# WHAT TO DO
Go through the records and restate them word for word, omitting images.

# EXTRACTED INFORMATION

════════════════

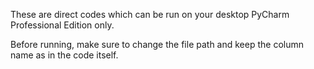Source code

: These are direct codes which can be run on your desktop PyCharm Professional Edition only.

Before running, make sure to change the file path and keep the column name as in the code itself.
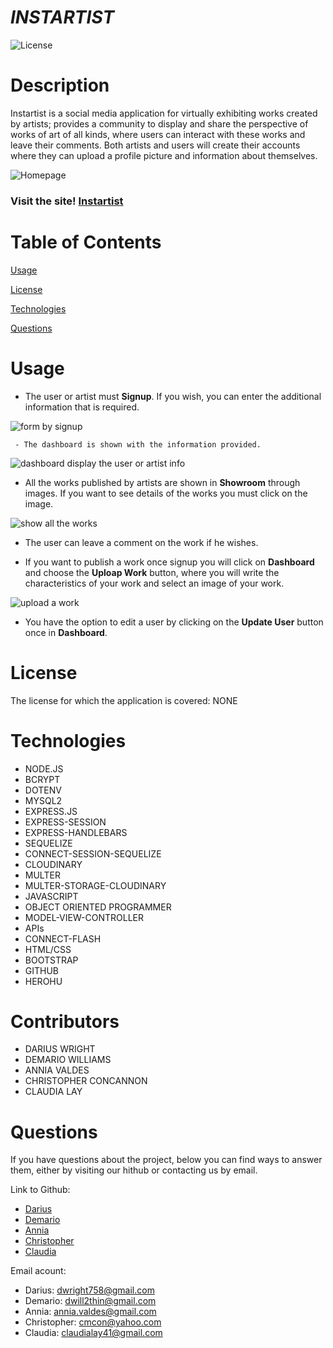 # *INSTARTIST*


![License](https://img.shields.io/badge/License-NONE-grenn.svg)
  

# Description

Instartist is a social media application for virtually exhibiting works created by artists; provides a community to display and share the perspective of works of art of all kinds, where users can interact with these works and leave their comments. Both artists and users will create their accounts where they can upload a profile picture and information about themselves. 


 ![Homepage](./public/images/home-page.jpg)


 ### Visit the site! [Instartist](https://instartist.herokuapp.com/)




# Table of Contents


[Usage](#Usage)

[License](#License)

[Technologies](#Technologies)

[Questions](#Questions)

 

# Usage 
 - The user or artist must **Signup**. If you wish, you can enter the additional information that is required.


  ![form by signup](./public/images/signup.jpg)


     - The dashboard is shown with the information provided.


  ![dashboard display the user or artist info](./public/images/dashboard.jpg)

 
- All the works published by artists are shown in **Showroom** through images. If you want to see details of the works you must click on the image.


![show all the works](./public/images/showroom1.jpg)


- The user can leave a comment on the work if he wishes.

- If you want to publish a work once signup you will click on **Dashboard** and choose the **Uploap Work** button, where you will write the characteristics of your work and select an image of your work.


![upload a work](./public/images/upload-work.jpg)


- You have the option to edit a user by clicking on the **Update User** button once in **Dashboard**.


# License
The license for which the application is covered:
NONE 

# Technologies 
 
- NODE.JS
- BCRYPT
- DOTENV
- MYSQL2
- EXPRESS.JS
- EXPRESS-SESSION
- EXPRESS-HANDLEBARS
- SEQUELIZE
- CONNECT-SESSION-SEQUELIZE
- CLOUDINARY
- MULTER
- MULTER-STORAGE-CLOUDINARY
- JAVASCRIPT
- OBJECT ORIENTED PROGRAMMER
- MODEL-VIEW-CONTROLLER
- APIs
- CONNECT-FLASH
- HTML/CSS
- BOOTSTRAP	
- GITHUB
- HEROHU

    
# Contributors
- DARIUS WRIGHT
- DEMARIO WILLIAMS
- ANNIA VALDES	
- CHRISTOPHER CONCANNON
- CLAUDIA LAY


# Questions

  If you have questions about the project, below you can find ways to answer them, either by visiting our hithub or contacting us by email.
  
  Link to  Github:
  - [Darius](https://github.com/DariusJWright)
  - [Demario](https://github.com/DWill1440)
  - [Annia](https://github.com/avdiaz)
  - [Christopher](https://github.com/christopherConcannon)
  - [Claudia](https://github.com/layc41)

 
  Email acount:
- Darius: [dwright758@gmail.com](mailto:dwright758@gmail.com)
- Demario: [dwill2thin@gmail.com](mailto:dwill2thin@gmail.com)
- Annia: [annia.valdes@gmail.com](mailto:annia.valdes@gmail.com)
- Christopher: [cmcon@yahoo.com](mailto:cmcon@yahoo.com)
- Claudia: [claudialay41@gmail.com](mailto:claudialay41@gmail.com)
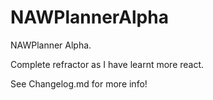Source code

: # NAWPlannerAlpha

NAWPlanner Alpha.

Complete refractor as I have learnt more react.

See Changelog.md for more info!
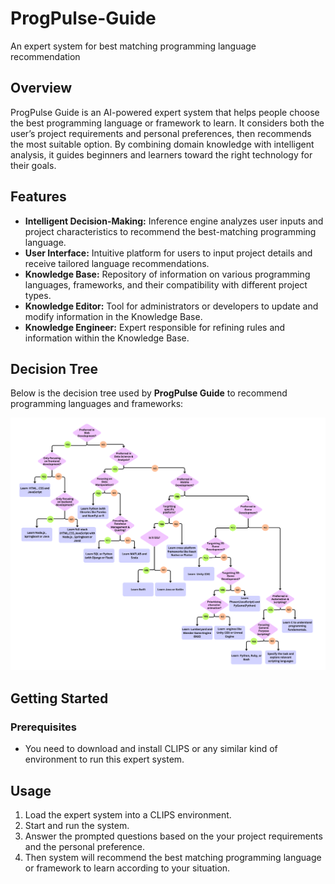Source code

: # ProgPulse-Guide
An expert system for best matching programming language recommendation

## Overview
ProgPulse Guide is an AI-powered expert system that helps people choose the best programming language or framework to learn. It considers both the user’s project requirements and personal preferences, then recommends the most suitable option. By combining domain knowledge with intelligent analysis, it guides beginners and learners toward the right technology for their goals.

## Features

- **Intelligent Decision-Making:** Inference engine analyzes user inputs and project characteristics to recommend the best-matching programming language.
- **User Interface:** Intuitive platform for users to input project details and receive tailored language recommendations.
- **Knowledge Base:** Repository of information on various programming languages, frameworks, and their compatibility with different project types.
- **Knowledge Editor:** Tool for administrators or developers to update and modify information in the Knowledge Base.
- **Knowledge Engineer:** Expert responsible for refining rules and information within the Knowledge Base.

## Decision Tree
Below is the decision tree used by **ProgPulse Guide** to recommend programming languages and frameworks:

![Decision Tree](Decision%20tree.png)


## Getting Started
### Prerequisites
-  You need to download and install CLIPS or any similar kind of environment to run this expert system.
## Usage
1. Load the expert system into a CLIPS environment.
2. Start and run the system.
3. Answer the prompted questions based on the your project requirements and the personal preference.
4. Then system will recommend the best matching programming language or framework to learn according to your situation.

════════════════

# RESULT OF THIS TASK
Source code

: These are direct codes which can be run on your desktop PyCharm Professional Edition only.

Before running, make sure to change the file path and keep the column name as in the code itself.
 # *INSTARTIST*


![License](https://img.shields.io/badge/License-NONE-grenn.svg)
  

# Description

Instartist is a social media application for virtually exhibiting works created by artists; provides a community to display and share the perspective of works of art of all kinds, where users can interact with these works and leave their comments. Both artists and users will create their accounts where they can upload a profile picture and information about themselves. 


 ![Homepage](./public/images/home-page.jpg)


 ### Visit the site! [Instartist](https://instartist.herokuapp.com/)




# Table of Contents


[Usage](#Usage)

[License](#License)

[Technologies](#Technologies)

[Questions](#Questions)

 

# Usage 
 - The user or artist must **Signup**. If you wish, you can enter the additional information that is required.


  ![form by signup](./public/images/signup.jpg)


     - The dashboard is shown with the information provided.


  ![dashboard display the user or artist info](./public/images/dashboard.jpg)

 
- All the works published by artists are shown in **Showroom** through images. If you want to see details of the works you must click on the image.


![show all the works](./public/images/showroom1.jpg)


- The user can leave a comment on the work if he wishes.

- If you want to publish a work once signup you will click on **Dashboard** and choose the **Uploap Work** button, where you will write the characteristics of your work and select an image of your work.


![upload a work](./public/images/upload-work.jpg)


- You have the option to edit a user by clicking on the **Update User** button once in **Dashboard**.


# License
The license for which the application is covered:
NONE 

# Technologies 
 
- NODE.JS
- BCRYPT
- DOTENV
- MYSQL2
- EXPRESS.JS
- EXPRESS-SESSION
- EXPRESS-HANDLEBARS
- SEQUELIZE
- CONNECT-SESSION-SEQUELIZE
- CLOUDINARY
- MULTER
- MULTER-STORAGE-CLOUDINARY
- JAVASCRIPT
- OBJECT ORIENTED PROGRAMMER
- MODEL-VIEW-CONTROLLER
- APIs
- CONNECT-FLASH
- HTML/CSS
- BOOTSTRAP	
- GITHUB
- HEROHU

    
# Contributors
- DARIUS WRIGHT
- DEMARIO WILLIAMS
- ANNIA VALDES	
- CHRISTOPHER CONCANNON
- CLAUDIA LAY


# Questions

  If you have questions about the project, below you can find ways to answer them, either by visiting our hithub or contacting us by email.
  
  Link to  Github:
  - [Darius](https://github.com/DariusJWright)
  - [Demario](https://github.com/DWill1440)
  - [Annia](https://github.com/avdiaz)
  - [Christopher](https://github.com/christopherConcannon)
  - [Claudia](https://github.com/layc41)

 
  Email acount:
- Darius: [dwright758@gmail.com](mailto:dwright758@gmail.com)
- Demario: [dwill2thin@gmail.com](mailto:dwill2thin@gmail.com)
- Annia: [annia.valdes@gmail.com](mailto:annia.valdes@gmail.com)
- Christopher: [cmcon@yahoo.com](mailto:cmcon@yahoo.com)
- Claudia: [claudialay41@gmail.com](mailto:claudialay41@gmail.com)
Source code

: # NAWPlannerAlpha

NAWPlanner Alpha.

Complete refractor as I have learnt more react.

See Changelog.md for more info!
Source code

: # ProgPulse-Guide
An expert system for best matching programming language recommendation

## Overview
ProgPulse Guide is an AI-powered expert system that helps people choose the best programming language or framework to learn. It considers both the user’s project requirements and personal preferences, then recommends the most suitable option. By combining domain knowledge with intelligent analysis, it guides beginners and learners toward the right technology for their goals.

## Features

- **Intelligent Decision-Making:** Inference engine analyzes user inputs and project characteristics to recommend the best-matching programming language.
- **User Interface:** Intuitive platform for users to input project details and receive tailored language recommendations.
- **Knowledge Base:** Repository of information on various programming languages, frameworks, and their compatibility with different project types.
- **Knowledge Editor:** Tool for administrators or developers to update and modify information in the Knowledge Base.
- **Knowledge Engineer:** Expert responsible for refining rules and information within the Knowledge Base.

## Decision Tree
Below is the decision tree used by **ProgPulse Guide** to recommend programming languages and frameworks:

![Decision Tree](Decision%20tree.png)


## Getting Started
### Prerequisites
-  You need to download and install CLIPS or any similar kind of environment to run this expert system.
## Usage
1. Load the expert system into a CLIPS environment.
2. Start and run the system.
3. Answer the prompted questions based on the your project requirements and the personal preference.
4. Then system will recommend the best matching programming language or framework to learn according to your situation.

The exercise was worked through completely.